Заинтригованная матушка моя спросила г-на Гримани, о чем стихи, тот знал не более ее, и тогда г-н Баффо на ухо прошептал ей оба перевода. Пораженная моими познаниями, она достала золотые часы и поднесла их моему учителю; тот не знал, как выразить ей свою благодарность, и выглядел довольно комично. Вдобавок матушка, выражая ему полную свою признательность, подставила для поцелуя щеку, ожидая обычных принятых в обществе ничего не значащих поцелуев, но бедняга так растерялся, что готов был скорее умереть. Наклонив голову, он попятился назад, и его оставили в покое до самого вечера.

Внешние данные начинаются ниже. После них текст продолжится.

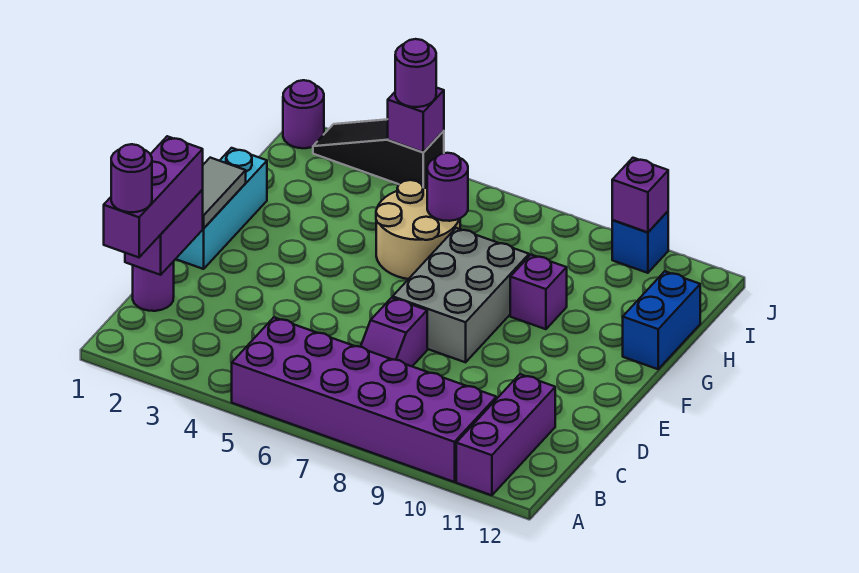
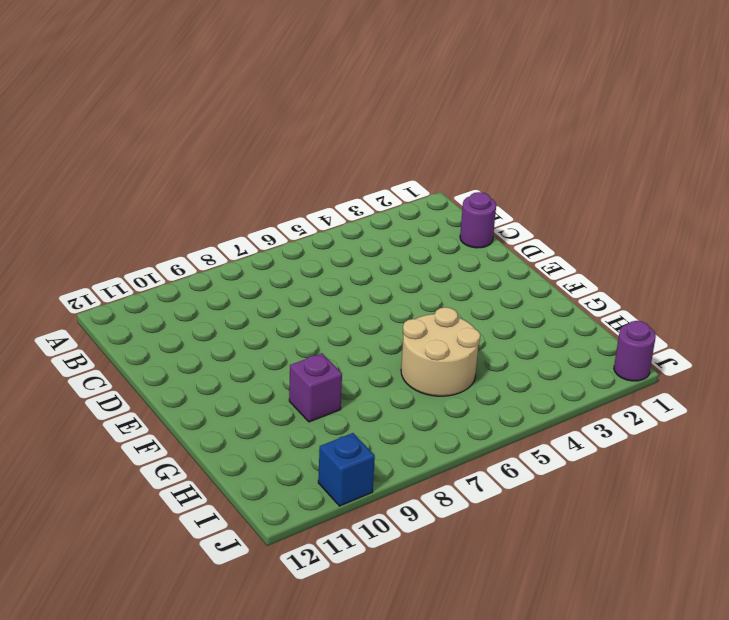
none -> purple brick A5:B10 level 1
none -> purple brick A11:C11 level 1
none -> purple slope C7:D7 level 1 top D

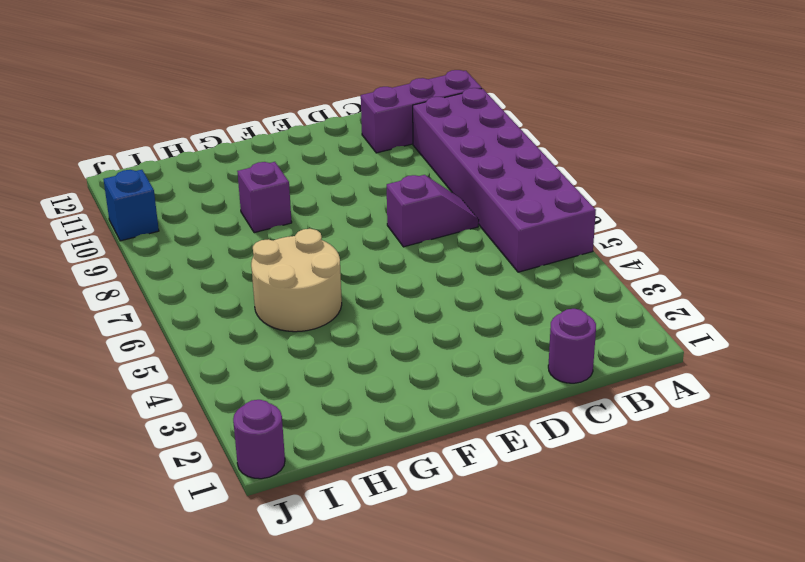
none -> cyan brick E1:G1 level 1
none -> grey brick E7:G8 level 1
none -> blue brick G12:H12 level 1

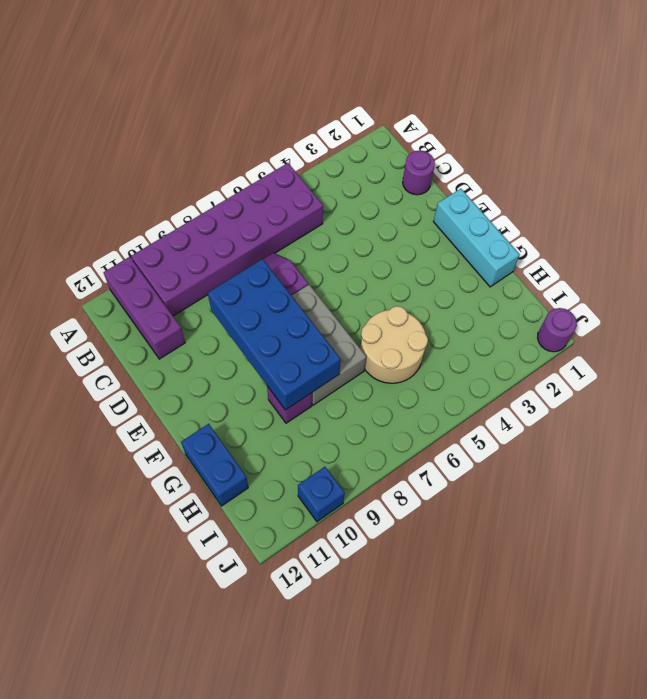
blue brick D8:G9 level 2 -> none
none -> black slope J2:J4 level 1 top 4
none -> purple brick C1:D1 level 2
none -> grey tile E1:F1 level 2

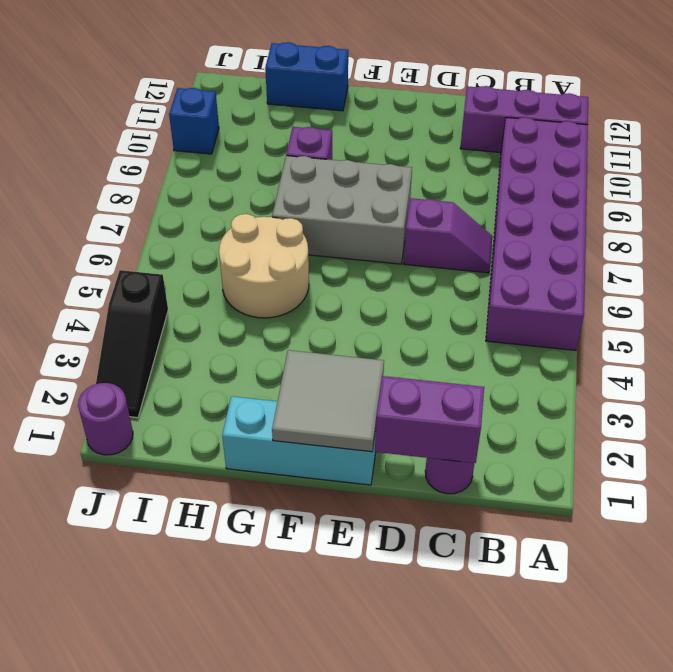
grey tile E1:F2 level 2 -> grey tile E1:F1 level 2
none -> purple round brick H6 level 2
none -> purple brick J4 level 2
none -> purple brick J10 level 2

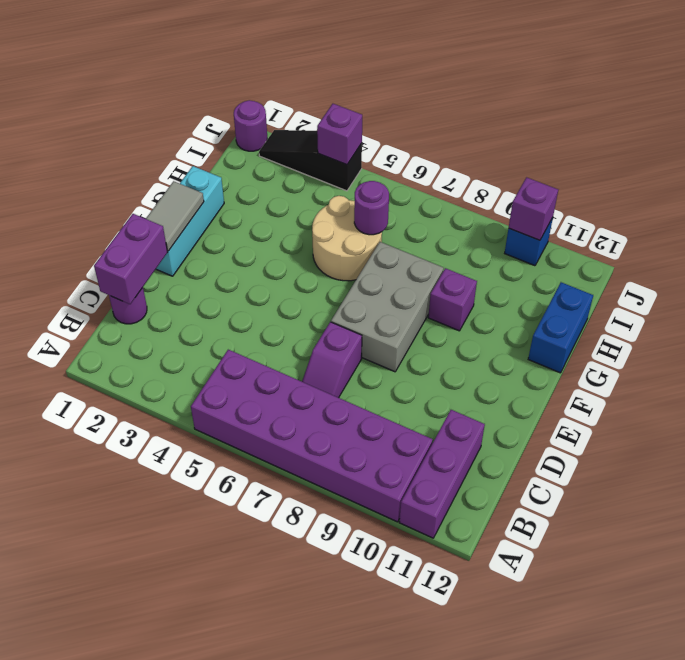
none -> purple brick B1:D1 level 3
none -> purple round brick J4 level 3
none -> purple round brick B1 level 4

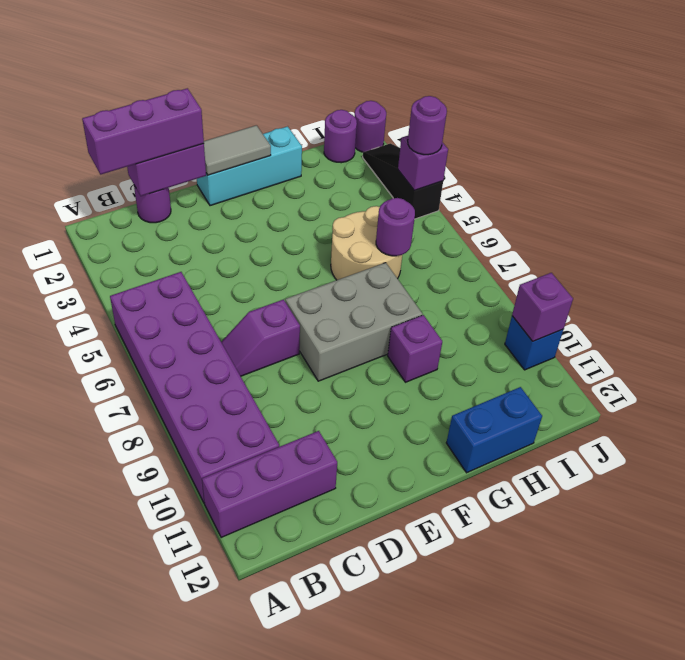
purple round brick I1 level 1 -> purple round brick B1 level 4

Он смог излить свою душу только тогда, когда мы остались одни в отведенной нам комнате. Жаль, сказал он, что нельзя будет опубликовать в Падуе ни двустишия, ни моего ответа.
– Отчего же?
– Да оттого, что это мерзости; правда, гениальные. Давай спать, и хватит об этом. Ответ твой удивителен: ведь тебе незнаком предмет обсуждения, и ты не умел писать стихов.

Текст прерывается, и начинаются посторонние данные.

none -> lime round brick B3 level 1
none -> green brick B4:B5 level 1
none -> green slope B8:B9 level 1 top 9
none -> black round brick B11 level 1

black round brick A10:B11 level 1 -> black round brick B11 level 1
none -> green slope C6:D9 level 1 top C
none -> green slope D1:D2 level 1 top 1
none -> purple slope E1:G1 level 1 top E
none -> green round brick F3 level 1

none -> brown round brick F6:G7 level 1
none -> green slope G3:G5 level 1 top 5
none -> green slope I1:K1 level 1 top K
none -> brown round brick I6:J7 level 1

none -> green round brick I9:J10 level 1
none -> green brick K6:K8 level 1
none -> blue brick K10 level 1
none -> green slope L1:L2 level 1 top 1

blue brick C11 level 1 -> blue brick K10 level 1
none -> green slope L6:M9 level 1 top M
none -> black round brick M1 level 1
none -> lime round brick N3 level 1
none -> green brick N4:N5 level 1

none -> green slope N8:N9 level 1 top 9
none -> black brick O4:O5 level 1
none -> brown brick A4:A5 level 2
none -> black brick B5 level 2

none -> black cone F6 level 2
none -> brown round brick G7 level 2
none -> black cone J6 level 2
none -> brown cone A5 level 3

Что касается предмета обсуждения, то я его знал, хотя и теоретически, так как успел уже тайком прочесть строго-настрого запрещенного мне Мерсиуса[19] (именно поэтому и прочел), а вот моему умению ответить стихами доктор удивлялся вполне резонно: сам он, хоть и обучил меня просодии, не мог сочинить ни одного стиха. Аксиома «Nemo dat quod non habet»[20] не всегда верна.
Если не считать некоторых ошибок (чаще всего в датировках), все, что рассказывает Казанова, правда. Вот это-то, наверно, и есть самое потрясающее.